From Complex to Simple: Enhancing Multi-Constraint Complex Instruction Following Ability of Large Language Models
Qianyu He, Jie Zeng, Qianxi He, Jiaqing Liang, Yanghua Xiao
TL;DR
The paper tackles the challenge of enabling LLMs to follow complex, multi-constraint instructions by adopting a data-centric framework. It demonstrates that compositional training data (with 3–5 constraints) improves instruction following more than atomic data, especially for smaller models and lower-complexity tasks. A discrimination-based data collection method generates high-quality compositional data, and a contrastive training objective combining Direct Preference Optimization (DPO) with a supervised loss leverages positive and negative samples to boost performance while preserving general ability. Extensive experiments across in-domain, out-of-domain, and adversarial settings show robust improvements and improved training efficiency, underscoring the practical impact of data quality and training strategy on complex instruction following.
Abstract
It is imperative for Large language models (LLMs) to follow instructions with elaborate requirements (i.e. Complex Instructions Following).
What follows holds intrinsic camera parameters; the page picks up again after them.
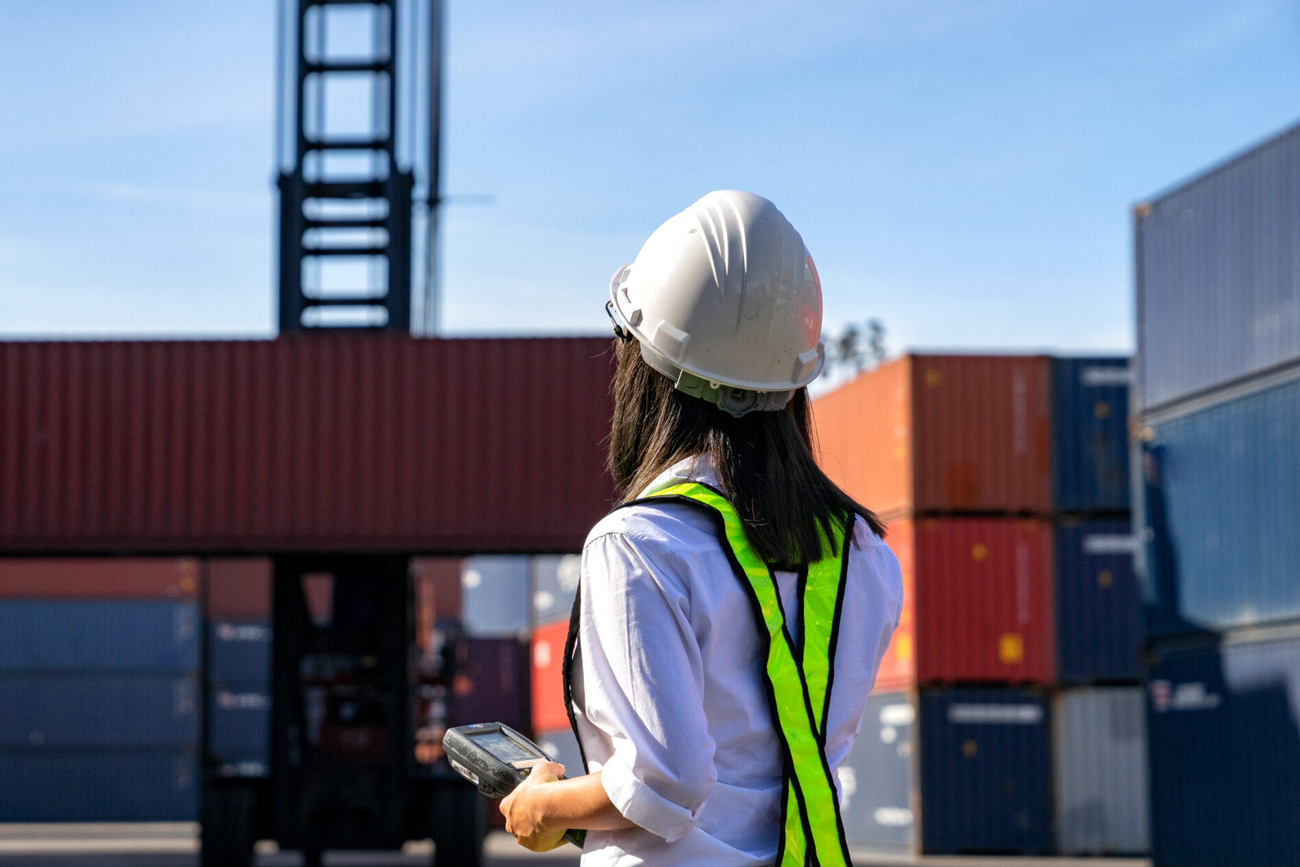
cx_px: 445
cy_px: 524
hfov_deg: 22.1
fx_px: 3323
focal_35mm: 92
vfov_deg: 14.9
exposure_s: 1/2500
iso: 250
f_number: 4.5
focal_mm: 68
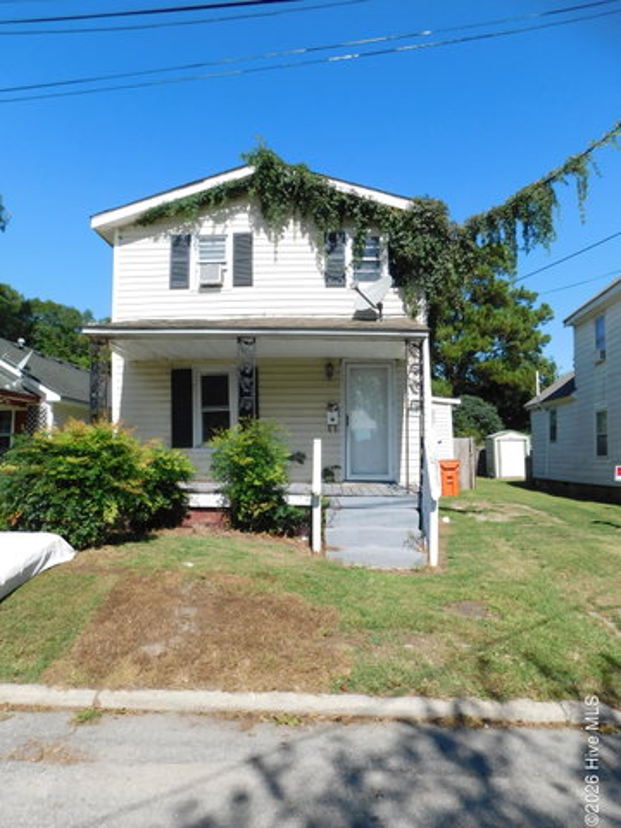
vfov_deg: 73.9
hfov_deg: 58.9
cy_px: 414
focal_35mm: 23
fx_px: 550
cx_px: 310
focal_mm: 4
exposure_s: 1/400
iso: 125
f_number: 6
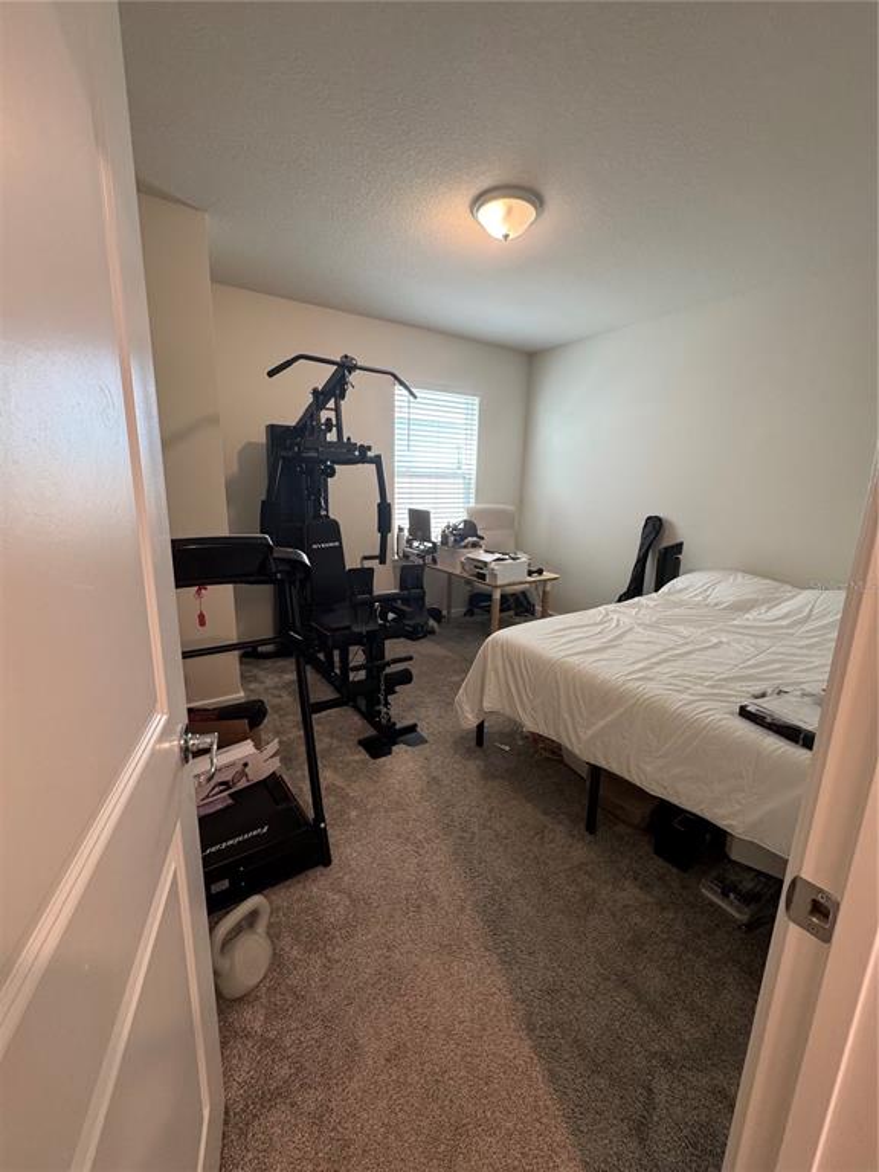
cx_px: 440
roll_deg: -1.6
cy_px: 586
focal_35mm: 14
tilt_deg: -11.6
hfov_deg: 85.7
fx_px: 474
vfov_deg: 102.1
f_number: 2.2
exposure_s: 1/60
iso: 250
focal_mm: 2.22
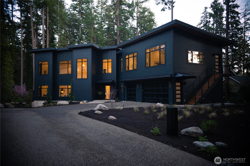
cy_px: 83
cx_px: 125
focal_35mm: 29
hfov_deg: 63.7
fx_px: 201
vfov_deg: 45.0
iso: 200
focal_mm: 29
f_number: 1.8
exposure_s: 1/50
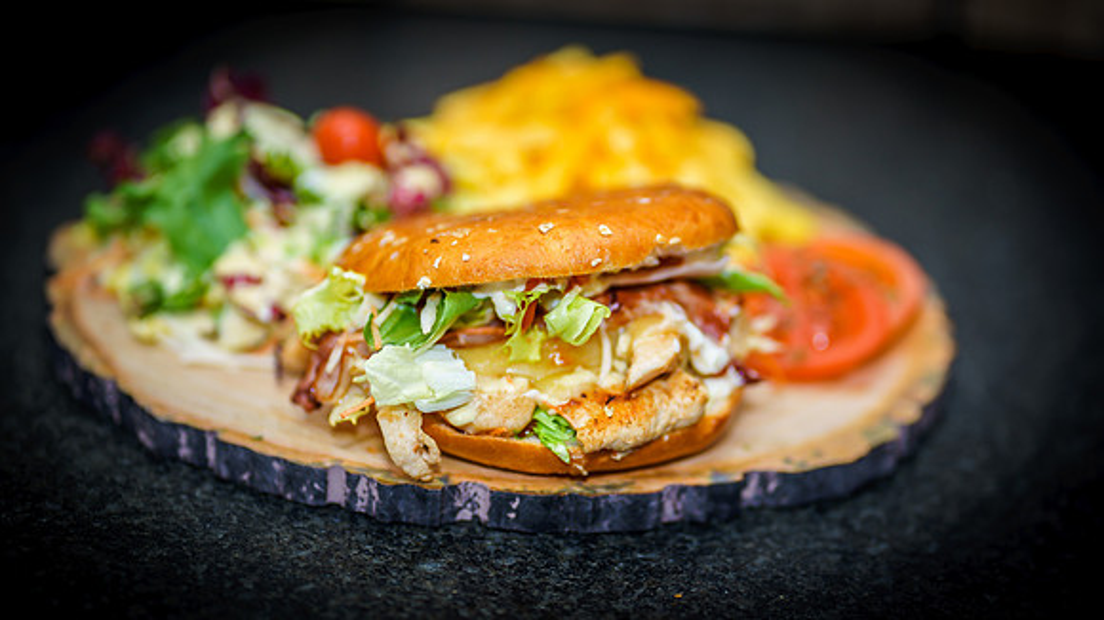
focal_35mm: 91
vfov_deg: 13.3
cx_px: 552
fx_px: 2669
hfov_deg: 23.4
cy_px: 308
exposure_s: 1/80
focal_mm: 85
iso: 100
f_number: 1.8
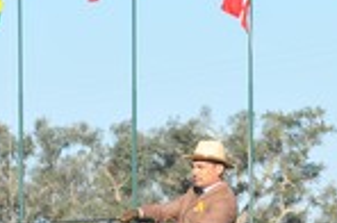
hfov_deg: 4.0
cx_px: 43
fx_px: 4773
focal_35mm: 511
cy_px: 267
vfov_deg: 2.7
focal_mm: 112
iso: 320
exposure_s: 1/800
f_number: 5
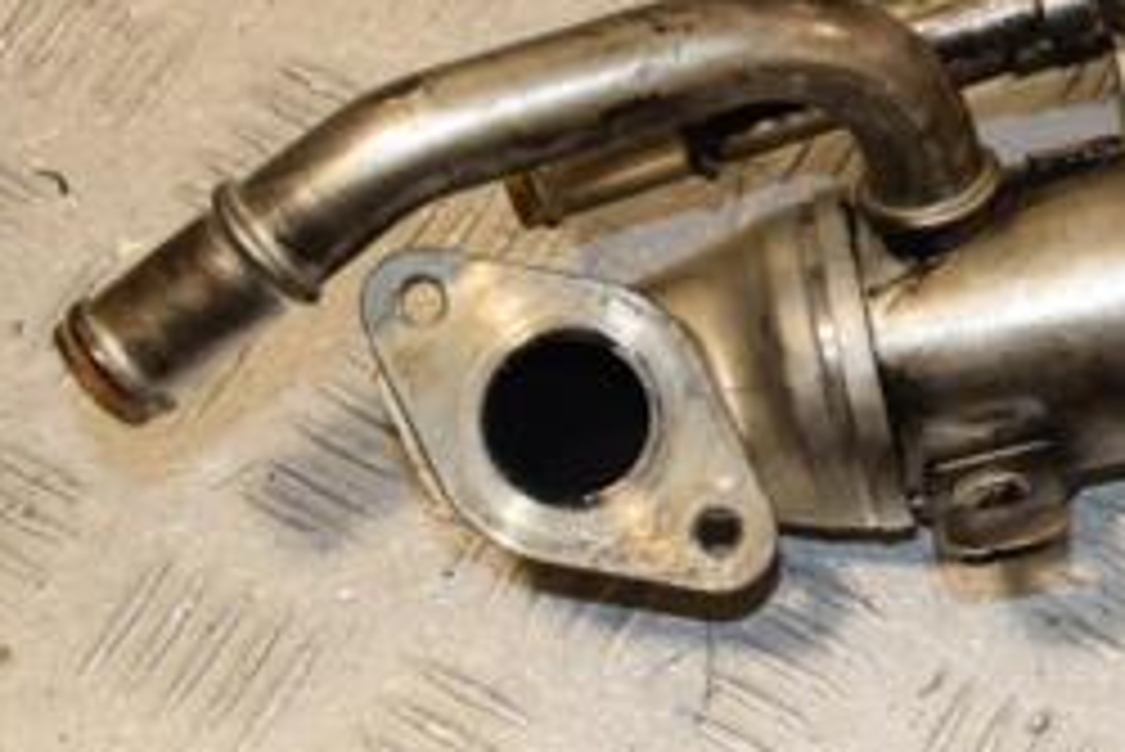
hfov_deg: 18.4
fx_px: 3377
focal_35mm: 108
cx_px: 1156
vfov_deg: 12.6
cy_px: 135
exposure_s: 1/200
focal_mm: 30
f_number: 6.3
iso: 800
Yet, it remains under-explored how to enhance the ability of LLMs to follow complex instructions with multiple constraints. To bridge the gap, we initially study what training data is effective in enhancing complex constraints following abilities. We found that training LLMs with instructions containing multiple constraints enhances their understanding of complex instructions, especially those with lower complexity levels. The improvement can even generalize to compositions of out-of-domain constraints. Additionally, we further propose methods addressing how to obtain and utilize the effective training data. Finally, we conduct extensive experiments to prove the effectiveness of our methods in terms of overall performance and training efficiency. We also demonstrate that our methods improve models' ability to follow instructions generally and generalize effectively across out-of-domain, in-domain, and adversarial settings, while maintaining general capabilities.